_WHAT TO PRODUCE_
The expected output is exactly the lines below, starting at the line with "middle tip: (192, 136)" and ending at the line with "ring tip: (229, 179)", both included; no other line belongs in it.

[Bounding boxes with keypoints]
····················

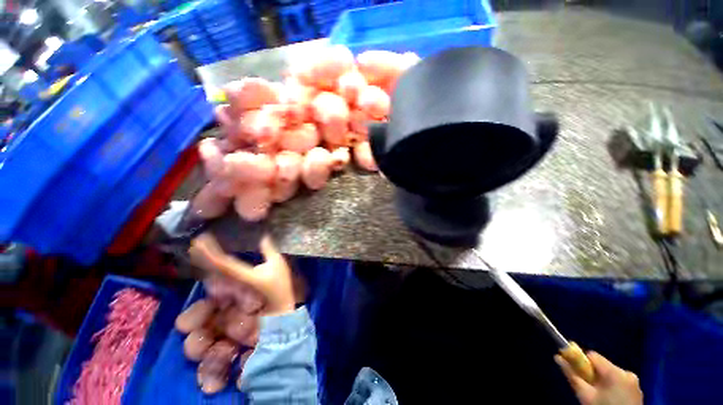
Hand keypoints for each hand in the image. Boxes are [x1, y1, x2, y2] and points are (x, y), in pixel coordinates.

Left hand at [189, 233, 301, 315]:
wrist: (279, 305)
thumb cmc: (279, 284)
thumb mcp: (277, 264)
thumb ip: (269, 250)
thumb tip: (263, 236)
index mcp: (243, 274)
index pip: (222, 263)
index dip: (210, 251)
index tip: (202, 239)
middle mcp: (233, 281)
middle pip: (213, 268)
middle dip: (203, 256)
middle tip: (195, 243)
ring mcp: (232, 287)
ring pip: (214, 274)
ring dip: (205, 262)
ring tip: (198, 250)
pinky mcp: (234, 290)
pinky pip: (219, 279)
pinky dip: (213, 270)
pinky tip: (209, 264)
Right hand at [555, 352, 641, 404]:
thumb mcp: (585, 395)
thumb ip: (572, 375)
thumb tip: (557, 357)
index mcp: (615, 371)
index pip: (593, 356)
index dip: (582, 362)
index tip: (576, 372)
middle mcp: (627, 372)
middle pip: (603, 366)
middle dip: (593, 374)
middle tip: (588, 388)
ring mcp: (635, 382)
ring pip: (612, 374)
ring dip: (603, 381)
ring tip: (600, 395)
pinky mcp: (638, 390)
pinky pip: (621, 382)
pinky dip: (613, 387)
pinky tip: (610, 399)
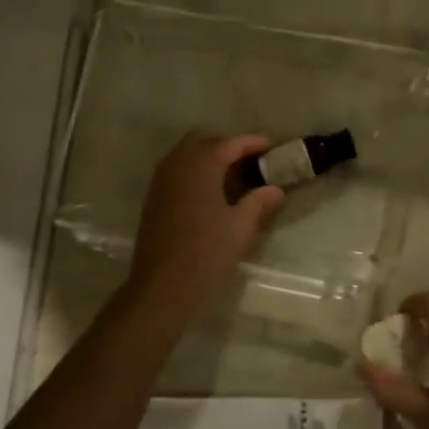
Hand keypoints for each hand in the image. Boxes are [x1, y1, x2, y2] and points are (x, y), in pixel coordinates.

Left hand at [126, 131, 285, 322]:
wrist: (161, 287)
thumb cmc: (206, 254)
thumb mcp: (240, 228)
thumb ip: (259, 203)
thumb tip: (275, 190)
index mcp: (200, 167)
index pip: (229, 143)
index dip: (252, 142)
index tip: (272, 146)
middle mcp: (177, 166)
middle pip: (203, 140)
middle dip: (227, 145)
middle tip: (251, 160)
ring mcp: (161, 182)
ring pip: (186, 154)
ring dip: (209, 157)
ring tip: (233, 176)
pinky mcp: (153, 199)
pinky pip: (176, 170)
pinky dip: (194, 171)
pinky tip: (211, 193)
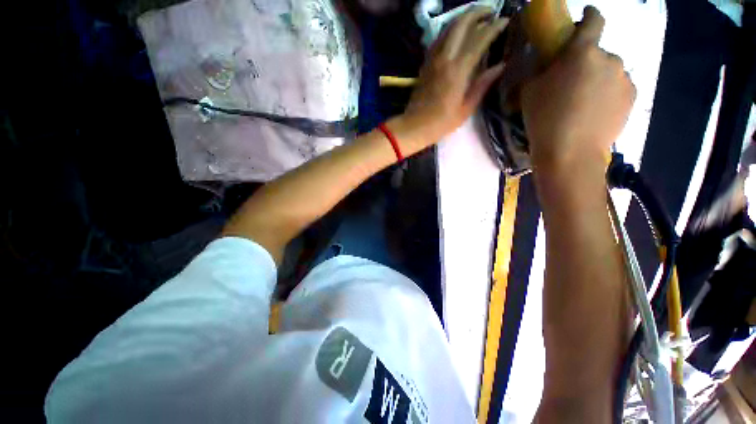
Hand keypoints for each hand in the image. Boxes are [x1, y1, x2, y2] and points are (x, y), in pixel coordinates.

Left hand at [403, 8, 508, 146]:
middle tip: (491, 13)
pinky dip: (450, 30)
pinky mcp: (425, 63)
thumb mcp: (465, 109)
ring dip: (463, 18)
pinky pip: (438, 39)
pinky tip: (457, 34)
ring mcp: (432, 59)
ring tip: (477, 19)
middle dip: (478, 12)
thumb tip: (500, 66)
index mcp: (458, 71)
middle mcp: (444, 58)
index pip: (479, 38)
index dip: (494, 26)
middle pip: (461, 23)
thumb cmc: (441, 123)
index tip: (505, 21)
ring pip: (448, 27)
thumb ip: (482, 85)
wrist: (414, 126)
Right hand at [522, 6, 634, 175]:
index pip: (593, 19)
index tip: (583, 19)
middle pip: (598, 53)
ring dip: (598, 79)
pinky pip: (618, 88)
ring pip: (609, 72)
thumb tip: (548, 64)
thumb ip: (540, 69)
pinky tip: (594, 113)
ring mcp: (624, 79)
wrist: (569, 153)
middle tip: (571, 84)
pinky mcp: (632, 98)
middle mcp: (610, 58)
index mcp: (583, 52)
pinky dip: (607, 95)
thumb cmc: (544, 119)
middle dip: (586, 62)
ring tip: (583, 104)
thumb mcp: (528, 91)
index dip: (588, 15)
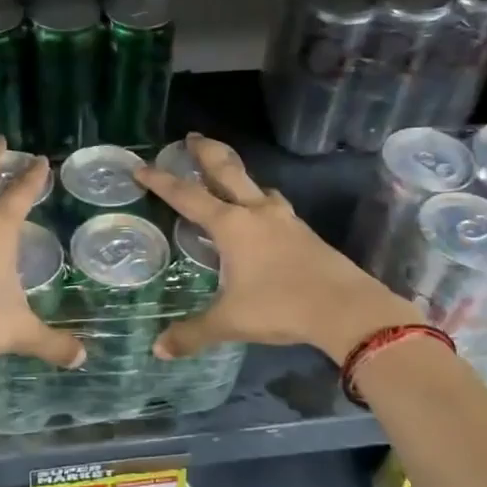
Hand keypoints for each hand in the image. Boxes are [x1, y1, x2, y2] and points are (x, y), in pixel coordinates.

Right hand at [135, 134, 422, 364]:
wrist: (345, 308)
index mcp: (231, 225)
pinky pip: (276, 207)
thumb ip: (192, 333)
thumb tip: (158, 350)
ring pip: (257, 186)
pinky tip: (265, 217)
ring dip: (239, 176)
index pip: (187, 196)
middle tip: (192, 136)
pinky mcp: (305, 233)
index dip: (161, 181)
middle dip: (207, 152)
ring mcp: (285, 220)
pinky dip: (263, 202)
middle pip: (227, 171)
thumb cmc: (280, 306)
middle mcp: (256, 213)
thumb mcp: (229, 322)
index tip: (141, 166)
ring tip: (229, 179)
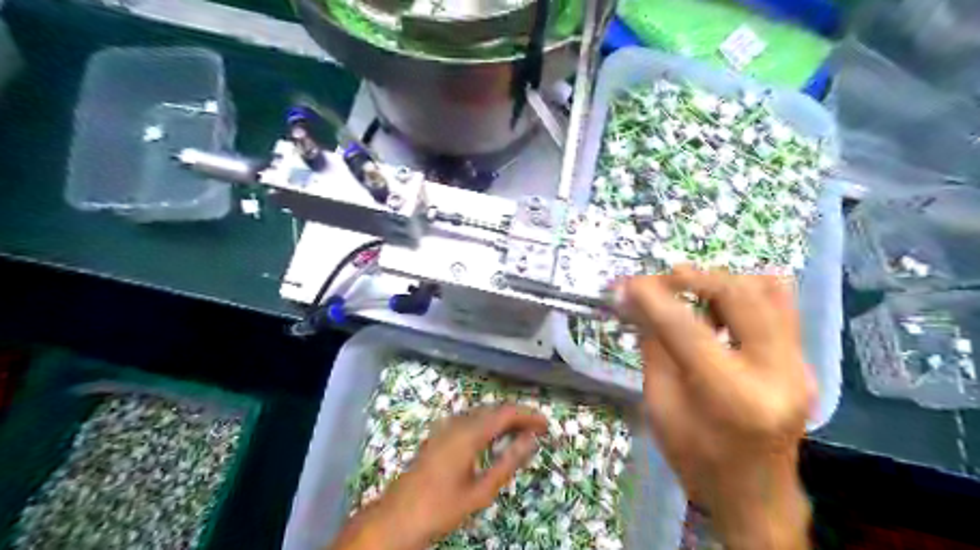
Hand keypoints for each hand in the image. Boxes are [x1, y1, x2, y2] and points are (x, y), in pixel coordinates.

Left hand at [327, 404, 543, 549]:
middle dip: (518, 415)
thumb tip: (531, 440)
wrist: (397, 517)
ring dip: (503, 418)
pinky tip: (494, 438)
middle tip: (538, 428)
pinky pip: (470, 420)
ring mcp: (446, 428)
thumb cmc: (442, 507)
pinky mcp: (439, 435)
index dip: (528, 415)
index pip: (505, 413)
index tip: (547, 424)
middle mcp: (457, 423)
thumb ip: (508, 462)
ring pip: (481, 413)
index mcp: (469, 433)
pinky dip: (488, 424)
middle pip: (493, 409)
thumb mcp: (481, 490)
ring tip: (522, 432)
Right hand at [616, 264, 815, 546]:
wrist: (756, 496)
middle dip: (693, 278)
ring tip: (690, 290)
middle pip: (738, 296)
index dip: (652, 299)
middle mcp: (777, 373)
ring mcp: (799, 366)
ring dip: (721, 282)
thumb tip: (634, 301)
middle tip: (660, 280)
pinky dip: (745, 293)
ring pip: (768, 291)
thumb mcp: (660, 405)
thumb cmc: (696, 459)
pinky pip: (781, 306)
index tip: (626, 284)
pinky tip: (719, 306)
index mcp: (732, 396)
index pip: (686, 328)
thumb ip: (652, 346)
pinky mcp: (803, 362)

····················

_ANSWER SECTION_
middle tip: (192, 136)
pinky mcp: (305, 233)
index dip: (161, 181)
middle dip: (207, 152)
ring mcp: (285, 220)
pinky dip: (263, 202)
middle pip: (227, 171)
thumb cmc: (280, 306)
middle mcp: (256, 213)
thumb mcp: (229, 322)
index tip: (141, 166)
ring tip: (229, 179)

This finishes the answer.